FIG. 1 is a plan view of the X and Y stages in a stage positioning and measuring system according to an embodiment of the present invention. 2 is a plan view of the stage shown in FIG. 1 when the xIIiIII stage is placed at one end, and FIG. 3 is a plan view of the stage shown in FIG. 1 when the X glaze stage is placed at the opposite end from that shown in FIG. In these figures, 1 is a Y-axis stage, 2 is an X-axis stage, 3 is a scale that can read numerical values electrically or optically, 4 is a moving table, 5 is a mirror for laser length measurement, and 6 is a mirror for laser length measurement. 7 is a laser interferometer for measuring the X-axis position, 9 is a laser interferometer for Y-axis position measurement, and 9 is used to switch between the measurement system using the scale 3 and the measurement system using the interferometer 6, or from the measurement system. This is a control CPU that processes the information and drives and controls the X and Y stages.

In this embodiment, an interferometer 7 is used to measure the position of the movable table 4 in the Y-axis direction. The position of the movable table 4 in the X-axis direction is measured by laser length measurement using an interferometer 6 and position data reading using a scale 3.

That is, when the X-axis stage 2 moves to the position shown in FIG. 3, the laser length measurement by the interferometer 6 is not performed.
Position measurement using scale 3 is performed. On the other hand, in the state shown in FIG. 2, measurement is performed by laser length measurement.
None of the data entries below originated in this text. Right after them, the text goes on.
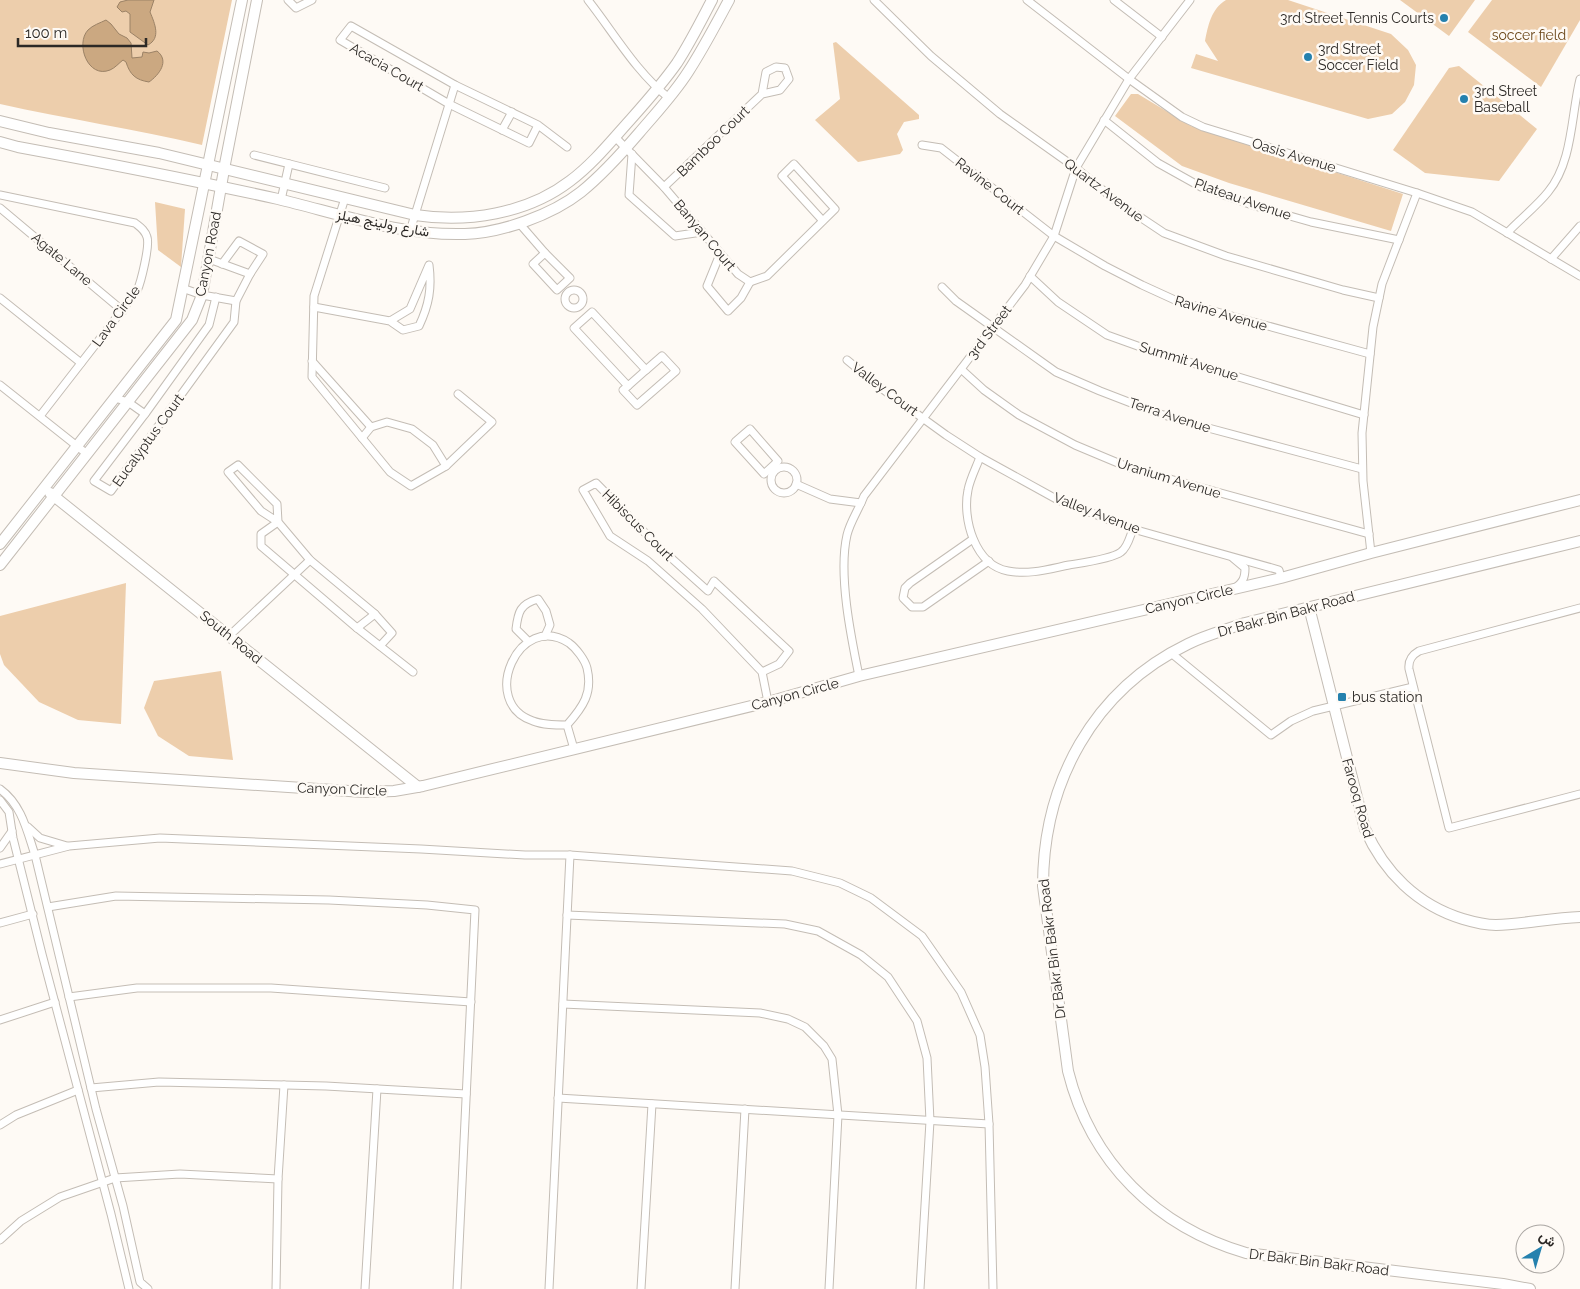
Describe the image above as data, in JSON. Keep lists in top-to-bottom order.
{
  "streets": {
    "main road": [
      "شارع رولينج هيلز",
      "Canyon Road",
      "Canyon Circle",
      "Dr Bakr Bin Bakr Road",
      "South Road",
      "Farooq Road"
    ],
    "street": [
      "Acacia Court",
      "Bamboo Court",
      "Oasis Avenue",
      "Ravine Court",
      "Quartz Avenue",
      "Plateau Avenue",
      "Banyan Court",
      "Agate Lane",
      "Ravine Avenue",
      "Lava Circle",
      "3rd Street",
      "Summit Avenue",
      "Valley Court",
      "Terra Avenue",
      "Eucalyptus Court",
      "Uranium Avenue",
      "Valley Avenue",
      "Hibiscus Court"
    ]
  },
  "crossings": [
    ["Bamboo Court", "Banyan Court"],
    ["Oasis Avenue", "3rd Street"],
    ["Ravine Court", "Ravine Avenue"],
    ["Ravine Court", "3rd Street"],
    ["Quartz Avenue", "3rd Street"],
    ["Plateau Avenue", "3rd Street"],
    ["شارع رولينج هيلز", "Banyan Court"],
    ["شارع رولينج هيلز", "Canyon Road"],
    ["Canyon Road", "Eucalyptus Court"],
    ["Canyon Road", "South Road"],
    ["Agate Lane", "Lava Circle"],
    ["Ravine Avenue", "3rd Street"],
    ["3rd Street", "Summit Avenue"],
    ["3rd Street", "Valley Court"],
    ["3rd Street", "Terra Avenue"],
    ["3rd Street", "Uranium Avenue"],
    ["3rd Street", "Valley Avenue"],
    ["3rd Street", "Canyon Circle"],
    ["Valley Court", "Valley Avenue"],
    ["Valley Avenue", "Canyon Circle"],
    ["Canyon Circle", "South Road"],
    ["Dr Bakr Bin Bakr Road", "Farooq Road"]
  ],
  "parks": ["soccer field"],
  "places": {
    "other": ["3rd Street Tennis Courts", "3rd Street Soccer Field", "3rd Street Baseball"],
    "transit": ["bus station"]
  },
  "scale_bar": "100 m",
  "north": "top right"
}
According to this embodiment, the mirror 5 can be shortened in a portion corresponding to the distance 11ia in FIG. 3, and the mirror can be made smaller.
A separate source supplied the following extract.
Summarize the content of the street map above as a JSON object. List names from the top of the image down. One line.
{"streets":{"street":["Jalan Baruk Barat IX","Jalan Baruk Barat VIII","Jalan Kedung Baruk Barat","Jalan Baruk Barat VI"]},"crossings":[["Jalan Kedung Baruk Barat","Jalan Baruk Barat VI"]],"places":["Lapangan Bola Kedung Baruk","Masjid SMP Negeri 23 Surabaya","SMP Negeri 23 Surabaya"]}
FIG. 4 is a plan view showing a second embodiment of the invention.

In this second embodiment, the scale 3 in the embodiment of FIG. 1 is replaced with a drive mechanism 8 that has the function of counting the amount of movement using an encoder or the like and confirming the current stage position. .

Note that switching between the two measuring means can be done by storing the switching timing in the CPU as position information so that the switching occurs at a predetermined position of one of the measuring means, or by switching when one of the measuring means detects a predetermined signal. There are methods etc.
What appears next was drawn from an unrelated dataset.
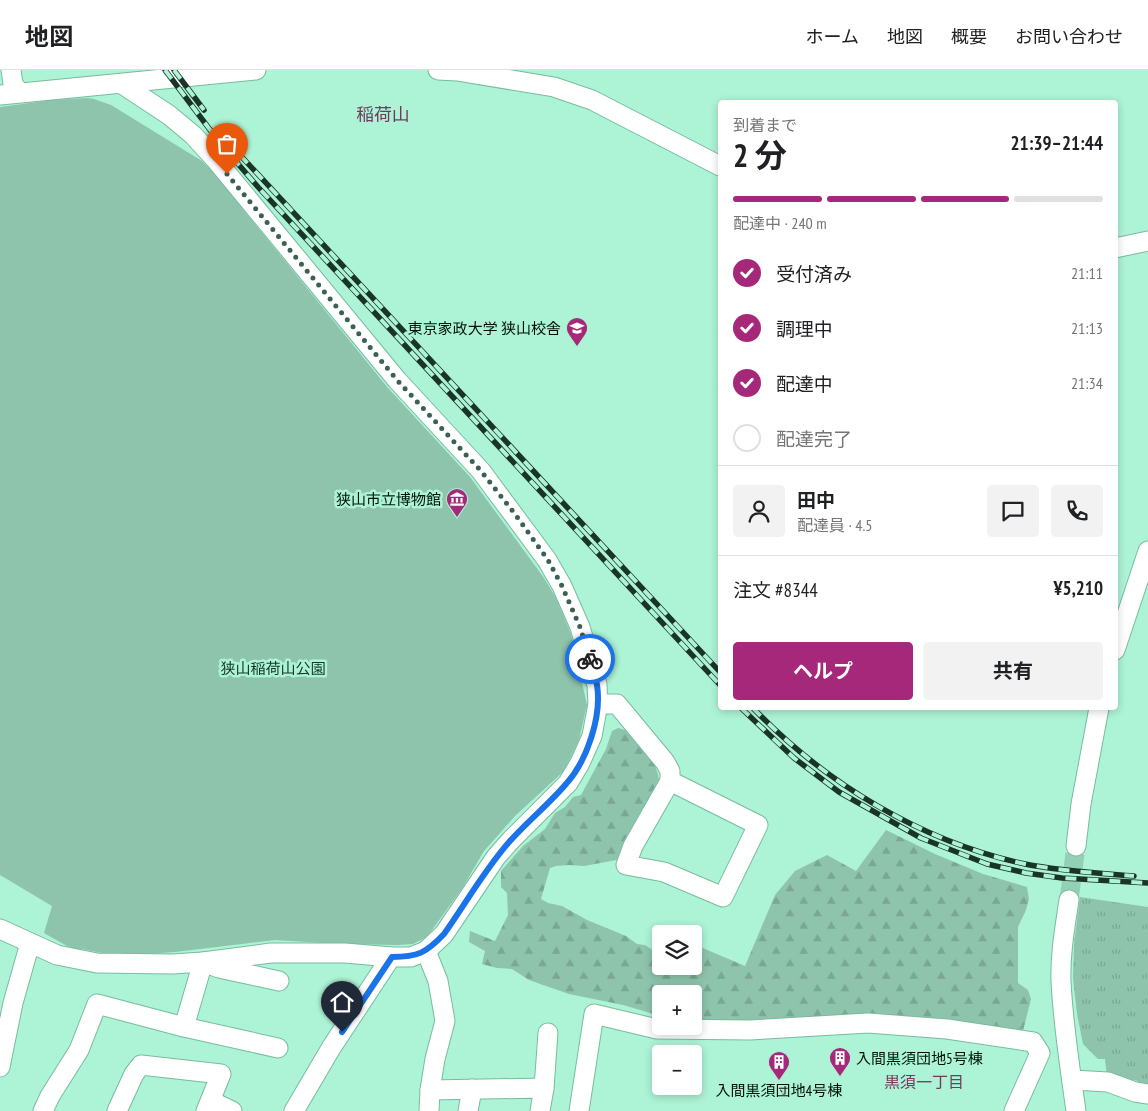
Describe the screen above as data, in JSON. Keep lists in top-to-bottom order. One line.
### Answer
{"districts":["稲荷山","黒須一丁目"],"parks":["狭山稲荷山公園"],"places":{"school or university":["東京家政大学 狭山校舎"],"museum":["狭山市立博物館"],"building":["入間黒須団地5号棟","入間黒須団地4号棟"]},"page":{"header":"地図","nav":["ホーム","地図","概要","お問い合わせ"],"heading":["2 分","到着まで","21:39–21:44"],"panel":["田中","配達員 · 4.5","注文 #8344","¥5,210"],"bar":"配達中 · 240 m","list":[["受付済み","21:11"],["調理中","21:13"],["配達中","21:34"],"配達完了"],"buttons":["ヘルプ","共有"],"map_buttons":["+","−"]}}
[Effects of the Invention] As explained above, according to the present invention, at positions where position measurement cannot be performed by laser length measurement, the position measurement means that does not use a mirror is used to measure the position, so the mirror can be shortened. It is possible to downsize the mirror. By miniaturizing the mirror, the effects described below can be enhanced.

(1) The mirror can be manufactured easily, reducing costs, shortening delivery time, and improving accuracy.

(2) Since the weight of the mirror is reduced, the rigidity of the stage is relatively increased, the natural frequency is increased, and the control of the bow becomes easier.

[Brief explanation of the drawing]

FIG. 1 is a plan view of the X and Y stages in a stage positioning and measurement system according to an embodiment of the present invention. FIG. 2 is a plan view of the stage shown in FIG. 1 when the X-axis stage is placed at one end. FIG. 3 is a plan view of the X-axis stage when it is placed at the end opposite to that shown in FIG. 2, and FIG. 4 is a plan view of the XY stage of the second embodiment of the present invention. Structure, 9: Control CPU.

Claims (2)

[Claims] (1) In order to position and measure the stage, a first position measuring means uses a laser length measuring device and a corresponding mirror, and a second position measuring means does not use a mirror other than the laser length measuring device. A stage positioning measurement system comprising two systems, and further comprising means for switching to a stage positioning system using a second position measurement means when the stage is outside the positioning range of the first position measurement means. . (2) The stage positioning measurement system according to claim 1, wherein the second position measurement means uses an optical scale, a magnetic scale, or pulse conversion using an encoder.